More On Birds

First of all birds – especially Canada Geese and ducks in Oakville (Ontario) habour – disappear when the temperature hits -8 degrees C and no wind as it was today (Sat. Feb 8/25).

But on Thursday morning there were thousands of birds both on the water and flying above the dozen or so bird photographers from the Oakville Camera Club.

Thousands of birds in the air and most of us with big lenses and cameras capable of shooting 15 to 50 frames a second results in thousands of images on the SD card.

Then we get home and download the images and open up our RAW editors and start the culling process of 2,000 images.

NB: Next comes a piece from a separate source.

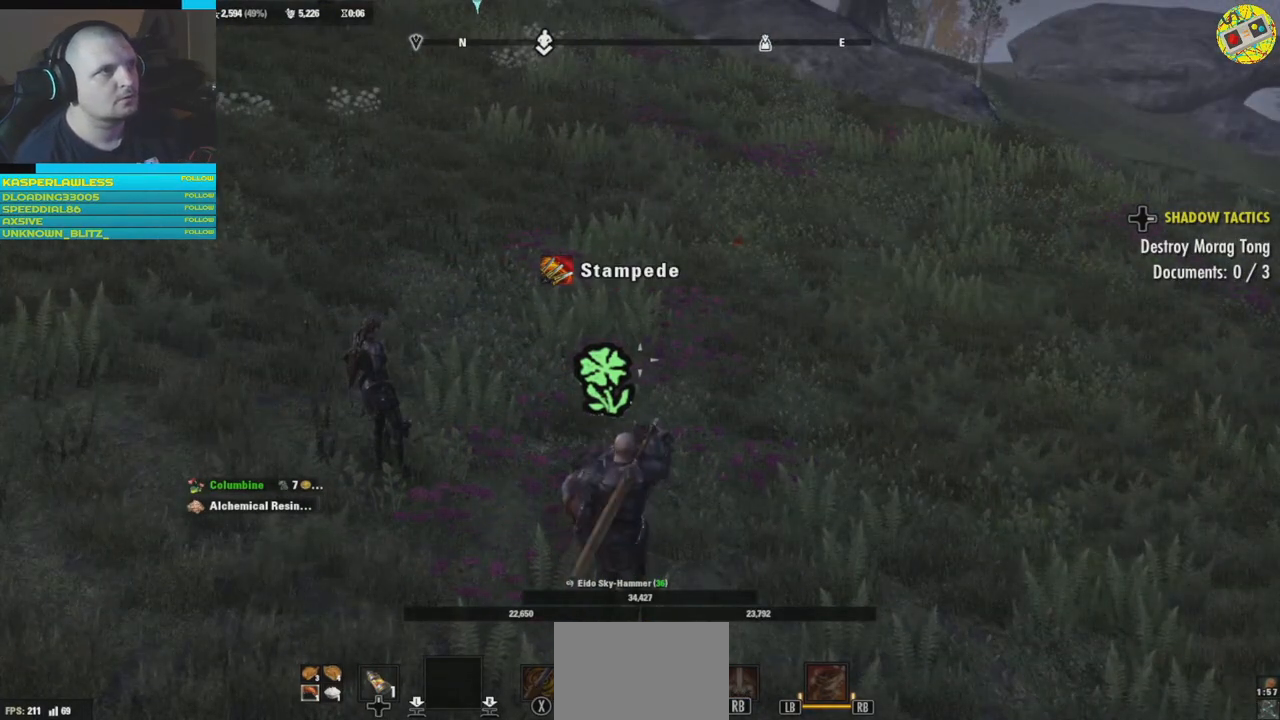
{"buttons": [], "left_stick": "center", "right_stick": "center", "events": []}
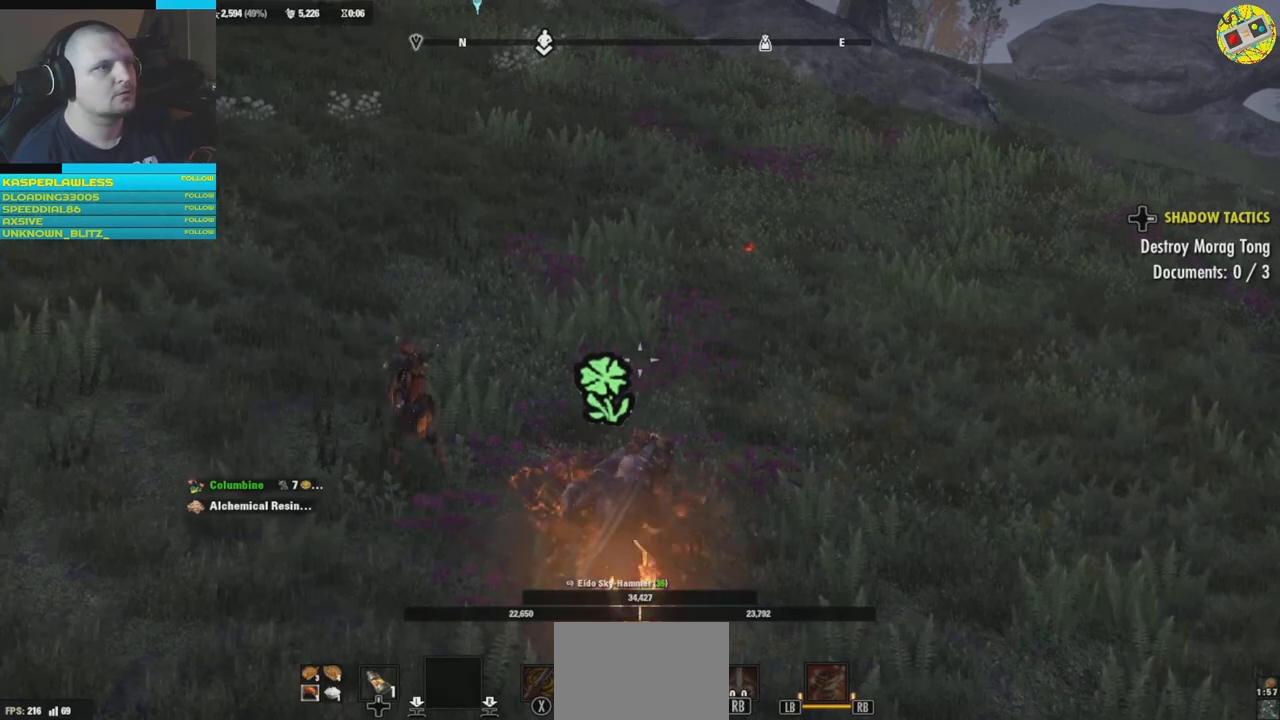
{"buttons": [], "left_stick": "up", "right_stick": "center", "events": [[133, "left_stick", "up"]]}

After about an hour or so the culling process has devolved into a survival situation. I’m so overwhelmed with images to pick from that I start jumping around from group to group. It gets really easy to miss a great shot in the middle of a bunch of okish images.

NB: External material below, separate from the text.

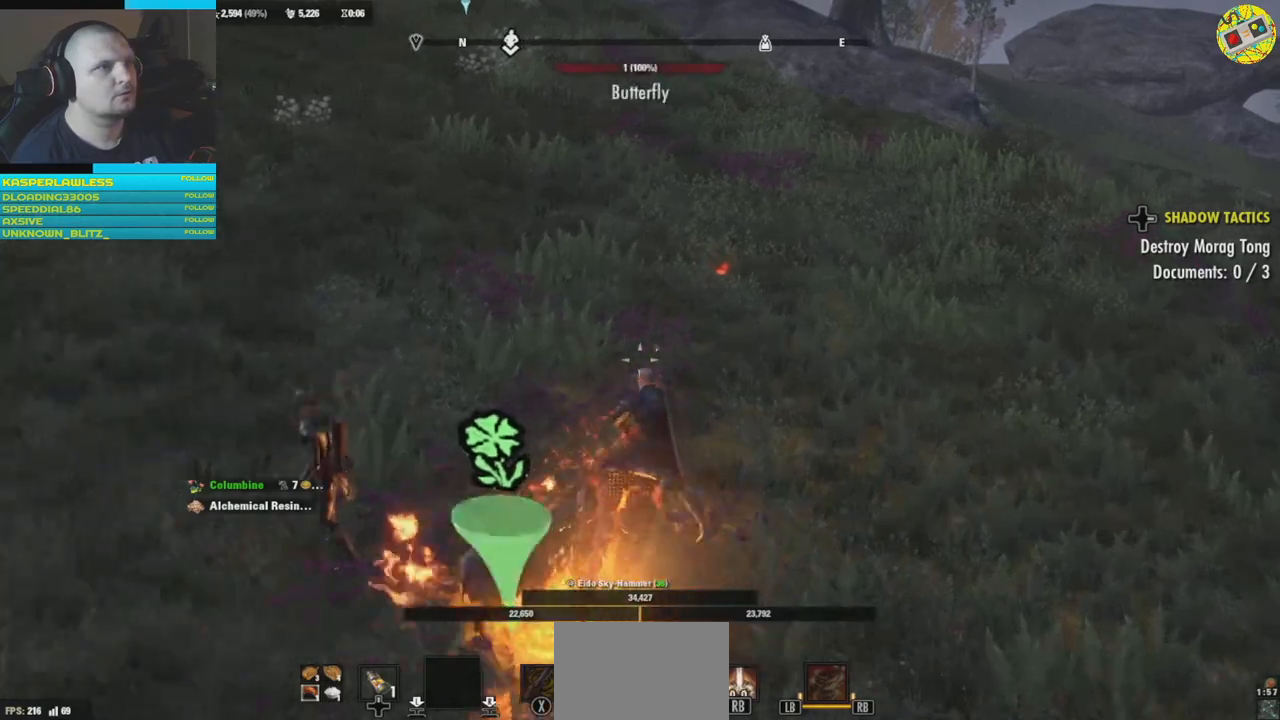
{"buttons": [], "left_stick": "up", "right_stick": "up-left", "events": [[267, "right_stick", "up-left"]]}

So I’m looking a photo culling software and there’s a ton of selections. Free is good but the more expensive stuff has a lot more features.

It comes down to how many features do I need?

Worse artifical intelligence is being introduced into some culling and editing software. It works like this: download let’s say 5,000 images from a wedding shoot and then ask the AI to separate all out of focus images to a separate folder. Same thing for all poorly exposed images.

From what’s left you might want to ask AI to select all images shot outside or all images of the bride or all images of groups.

This is amazing stuff…..and expensive too LOL.